Yeah, all right. It was kind of gross. But you've got to hand it to the Mexicans. They stare unblinking into the leering, hideous face of death, and do they turn away? Do they cringe? Do they shudder with fear? No, they do not.

You've got to respect this willingness to acknowledge the central reality of human life: Sooner or later, we all end up dead. Of course, there's no greater testament to Mexico's bravery in the face of death than Día de Los Muertos, Day of the Dead, a holiday that for centuries has given Mexicans an opportunity to honor their dead.

In Book of the Dead, local artist Brandon Maldonado delivers over 30 pieces of spectacular black-and-white Día de los Muertos-inspired artwork in a gorgeous format. High-quality, semi-glossy paper provides the perfect canvas for Maldonado's images. The book itself is a work of art.

Maldonado, who prides himself on having no artistic training, creates funny, macabre ink drawings that are highly reminiscent of José Guadalupe Posada's famous skeletal etchings. Almost all the images depict skeletons with vortex eyes. The book opens with “La Ofrenda,” depicting a scene with a moon in the top left corner and a sun in the top right corner with three bony traditional Día de los Muertos characters—a guitarist, a drunk and a skeleton clutching flowers wrapped in crinkled paper—posing on a flat desert plain.

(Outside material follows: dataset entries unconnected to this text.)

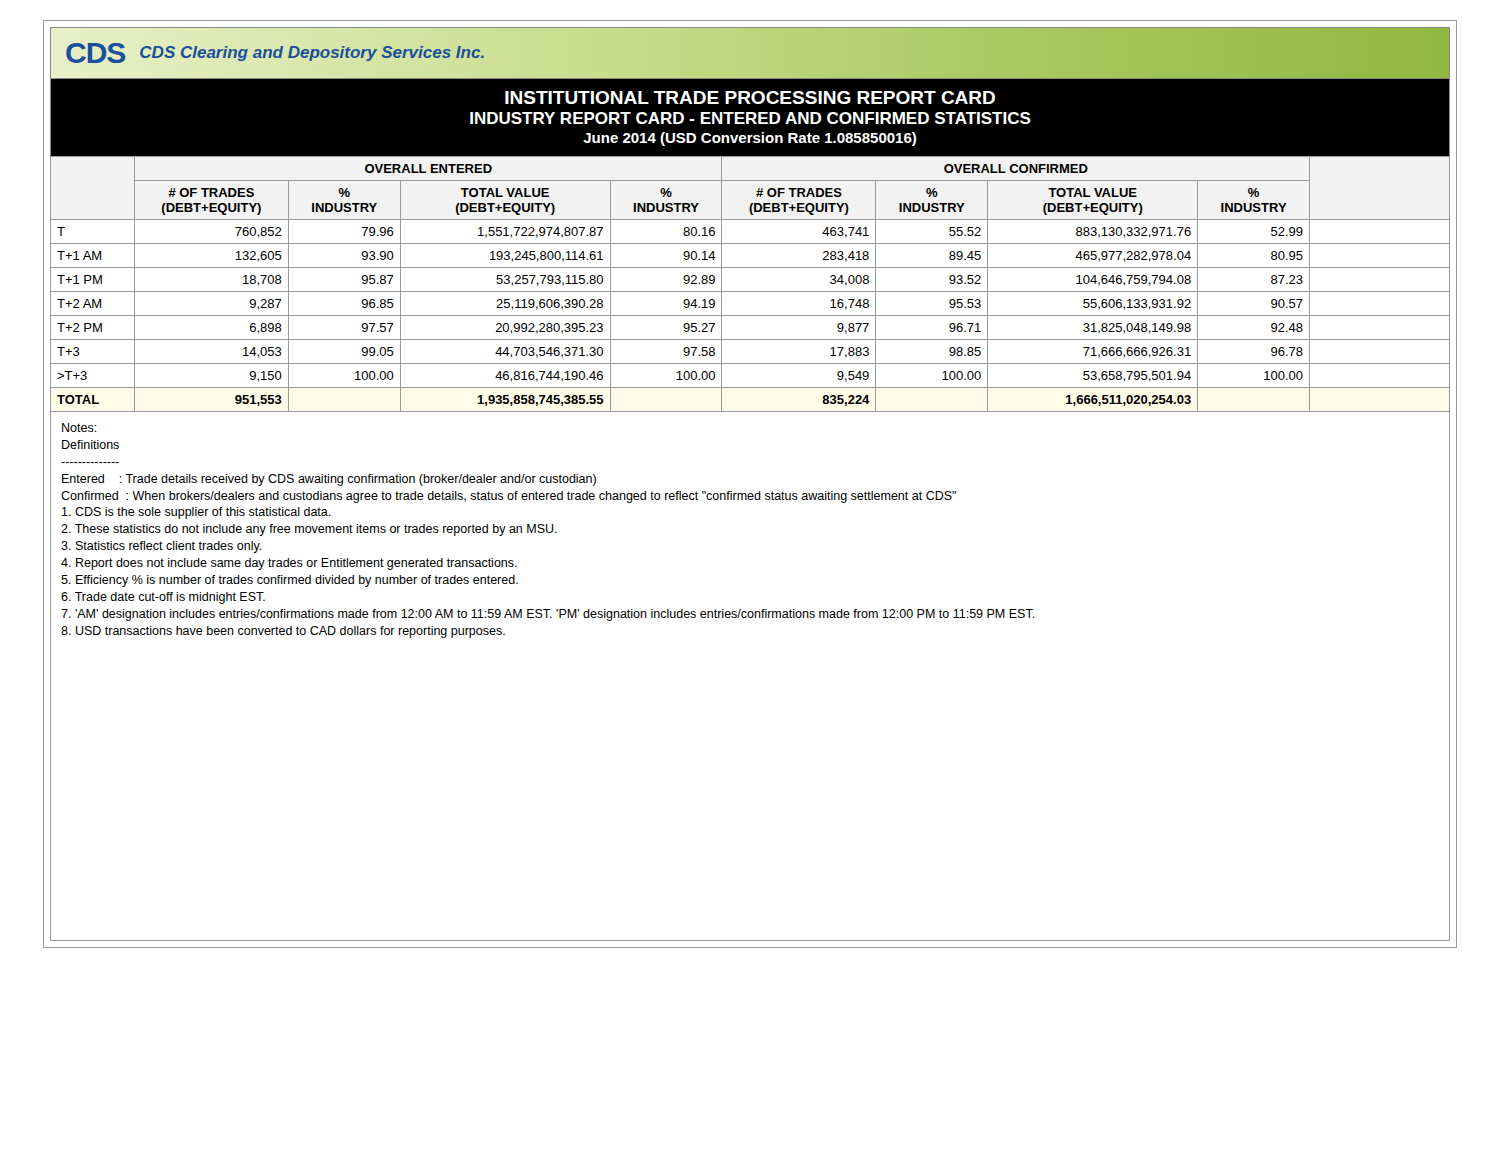CDS CDS Clearing and Depository Services Inc.
INSTITUTIONAL TRADE PROCESSING REPORT CARD
INDUSTRY REPORT CARD - ENTERED AND CONFIRMED STATISTICS
June 2014 (USD Conversion Rate 1.085850016)
| | OVERALL ENTERED | OVERALL CONFIRMED | |
| --- | --- | --- | --- |
| # OF TRADES (DEBT+EQUITY) | % INDUSTRY | TOTAL VALUE (DEBT+EQUITY) | % INDUSTRY | # OF TRADES (DEBT+EQUITY) | % INDUSTRY | TOTAL VALUE (DEBT+EQUITY) | % INDUSTRY |
| T | 760,852 | 79.96 | 1,551,722,974,807.87 | 80.16 | 463,741 | 55.52 | 883,130,332,971.76 | 52.99 | |
| T+1 AM | 132,605 | 93.90 | 193,245,800,114.61 | 90.14 | 283,418 | 89.45 | 465,977,282,978.04 | 80.95 | |
| T+1 PM | 18,708 | 95.87 | 53,257,793,115.80 | 92.89 | 34,008 | 93.52 | 104,646,759,794.08 | 87.23 | |
| T+2 AM | 9,287 | 96.85 | 25,119,606,390.28 | 94.19 | 16,748 | 95.53 | 55,606,133,931.92 | 90.57 | |
| T+2 PM | 6,898 | 97.57 | 20,992,280,395.23 | 95.27 | 9,877 | 96.71 | 31,825,048,149.98 | 92.48 | |
| T+3 | 14,053 | 99.05 | 44,703,546,371.30 | 97.58 | 17,883 | 98.85 | 71,666,666,926.31 | 96.78 | |
| >T+3 | 9,150 | 100.00 | 46,816,744,190.46 | 100.00 | 9,549 | 100.00 | 53,658,795,501.94 | 100.00 | |
| TOTAL | 951,553 | | 1,935,858,745,385.55 | | 835,224 | | 1,666,511,020,254.03 | | |
Notes:
Definitions
--------------
Entered : Trade details received by CDS awaiting confirmation (broker/dealer and/or custodian)
Confirmed : When brokers/dealers and custodians agree to trade details, status of entered trade changed to reflect "confirmed status awaiting settlement at CDS"
1. CDS is the sole supplier of this statistical data.
2. These statistics do not include any free movement items or trades reported by an MSU.
3. Statistics reflect client trades only.
4. Report does not include same day trades or Entitlement generated transactions.
5. Efficiency % is number of trades confirmed divided by number of trades entered.
6. Trade date cut-off is midnight EST.
7. 'AM' designation includes entries/confirmations made from 12:00 AM to 11:59 AM EST. 'PM' designation includes entries/confirmations made from 12:00 PM to 11:59 PM EST.
8. USD transactions have been converted to CAD dollars for reporting purposes.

Throughout the book, the images are consistent but varied enough to remain interesting. Maldonado focuses mainly on iconic Day of the Dead figures—La Catrina, El Bandido, guitarists, mariachis and lots of borrachos (drunks)—but he gives his own subtle twist to each one.

A demonic chihuahua, which serves as the book's unofficial mascot, makes appearances throughout. The book is also enhanced by Sara Lucero's brief but frequently informative commentaries on facing pages.

One drawback is the binding, which didn't hold up very well after repeated viewings. Yet it's still a gorgeous book that's filled with nice touches. I particularly enjoyed the tombstone Maldonado designed for himself at the end of the book with the inscription, “La única cosa segura en la vida es la muerte.” (The only certain thing in life is death.)

Maldonado states in an epigraph that his art “has more to do with life than with death.” This, of course, is true of Mexican “death art” in general. Embracing the inevitability of death is the only way to live every day of our lives to the fullest.